Data supplied START

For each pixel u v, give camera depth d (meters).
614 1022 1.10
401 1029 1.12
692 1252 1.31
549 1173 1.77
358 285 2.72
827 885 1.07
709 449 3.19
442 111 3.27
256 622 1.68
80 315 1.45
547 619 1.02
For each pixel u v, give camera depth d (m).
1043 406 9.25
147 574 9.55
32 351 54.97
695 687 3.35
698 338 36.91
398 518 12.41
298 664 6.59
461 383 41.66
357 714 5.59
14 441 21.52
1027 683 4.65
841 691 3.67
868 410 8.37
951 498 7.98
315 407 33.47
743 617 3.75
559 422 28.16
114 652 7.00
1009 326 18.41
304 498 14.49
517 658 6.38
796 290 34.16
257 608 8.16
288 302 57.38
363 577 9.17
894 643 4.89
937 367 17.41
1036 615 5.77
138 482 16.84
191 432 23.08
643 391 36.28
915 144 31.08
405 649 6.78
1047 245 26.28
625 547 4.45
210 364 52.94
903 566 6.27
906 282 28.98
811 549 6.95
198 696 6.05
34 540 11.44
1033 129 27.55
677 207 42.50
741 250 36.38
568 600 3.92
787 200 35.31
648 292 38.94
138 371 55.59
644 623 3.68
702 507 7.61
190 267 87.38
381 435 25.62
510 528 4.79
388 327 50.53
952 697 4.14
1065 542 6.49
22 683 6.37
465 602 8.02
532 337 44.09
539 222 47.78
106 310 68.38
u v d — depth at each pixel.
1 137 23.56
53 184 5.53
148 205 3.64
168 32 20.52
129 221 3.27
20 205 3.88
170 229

Data supplied END

* **Instructions to follow**
In these entries, please give the number of lines holding the string "depth" and nothing more.

* **Written solution**
3